Provided data:

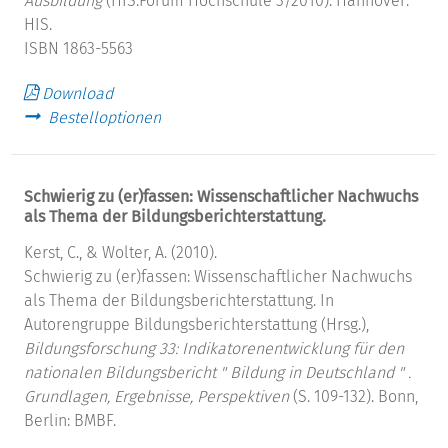
Ausbildung
(HIS:Forum Hochschule 3/2010). Hannover:
HIS.
ISBN 1863-5563
Download
Bestelloptionen
Schwierig zu (er)fassen: Wissenschaftlicher Nachwuchs
als Thema der Bildungsberichterstattung.
Kerst, C., & Wolter, A. (2010).
Schwierig zu (er)fassen: Wissenschaftlicher Nachwuchs
als Thema der Bildungsberichterstattung. In
Autorengruppe Bildungsberichterstattung (Hrsg.),
Bildungsforschung 33: Indikatorenentwicklung für den
nationalen Bildungsbericht " Bildung in Deutschland " .
Grundlagen, Ergebnisse, Perspektiven
(S. 109-132). Bonn,
Berlin: BMBF.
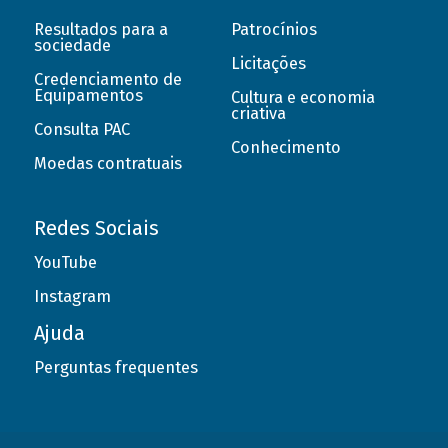
Resultados para a
Patrocínios
sociedade
Licitações
Credenciamento de
Equipamentos
Cultura e economia
criativa
Consulta PAC
Conhecimento
Moedas contratuais
Redes Sociais
YouTube
Instagram
Ajuda
Perguntas frequentes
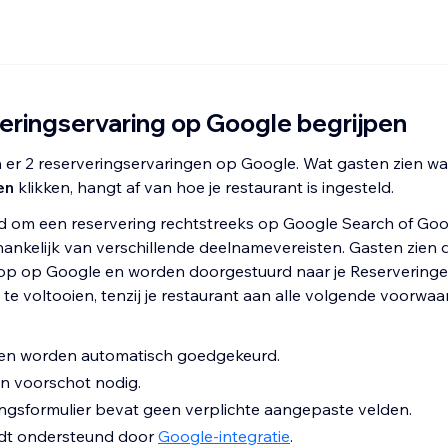
eringservaring op Google begrijpen
 er 2 reserveringservaringen op Google. Wat gasten zien w
en
klikken, hangt af van hoe je restaurant is ingesteld.
d om een reservering rechtstreeks op Google Search of Go
fhankelijk van verschillende deelnamevereisten. Gasten zien 
op op Google en worden doorgestuurd naar je Reservering
te voltooien, tenzij je restaurant aan alle volgende voorwa
en worden automatisch goedgekeurd.
n voorschot nodig.
ingsformulier bevat geen verplichte aangepaste velden.
dt ondersteund door
Google-integratie
.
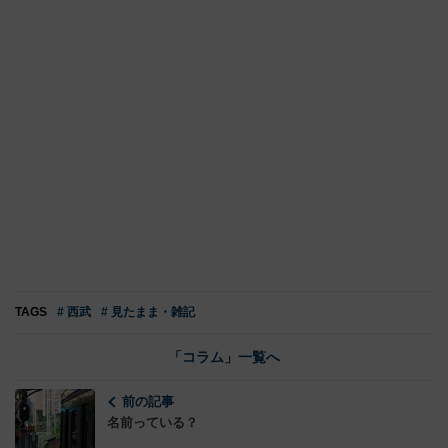
TAGS
# 西武
# 見たまま・雑記
「コラム」一覧へ
前の記事
名前っている？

Your task: Return all the records exactly. Skip the pictures.

Answer space:
Ausbildung
(HIS:Forum Hochschule 3/2010). Hannover:
HIS.
ISBN 1863-5563
Download
Bestelloptionen
Schwierig zu (er)fassen: Wissenschaftlicher Nachwuchs
als Thema der Bildungsberichterstattung.
Kerst, C., & Wolter, A. (2010).
Schwierig zu (er)fassen: Wissenschaftlicher Nachwuchs
als Thema der Bildungsberichterstattung. In
Autorengruppe Bildungsberichterstattung (Hrsg.),
Bildungsforschung 33: Indikatorenentwicklung für den
nationalen Bildungsbericht " Bildung in Deutschland " .
Grundlagen, Ergebnisse, Perspektiven
(S. 109-132). Bonn,
Berlin: BMBF.
Resultados para a
Patrocínios
sociedade
Licitações
Credenciamento de
Equipamentos
Cultura e economia
criativa
Consulta PAC
Conhecimento
Moedas contratuais
Redes Sociais
YouTube
Instagram
Ajuda
Perguntas frequentes
eringservaring op Google begrijpen
 er 2 reserveringservaringen op Google. Wat gasten zien w
en
klikken, hangt af van hoe je restaurant is ingesteld.
d om een reservering rechtstreeks op Google Search of Go
fhankelijk van verschillende deelnamevereisten. Gasten zien 
op op Google en worden doorgestuurd naar je Reservering
te voltooien, tenzij je restaurant aan alle volgende voorwa
en worden automatisch goedgekeurd.
n voorschot nodig.
ingsformulier bevat geen verplichte aangepaste velden.
dt ondersteund door
Google-integratie
.
TAGS
# 西武
# 見たまま・雑記
「コラム」一覧へ
前の記事
名前っている？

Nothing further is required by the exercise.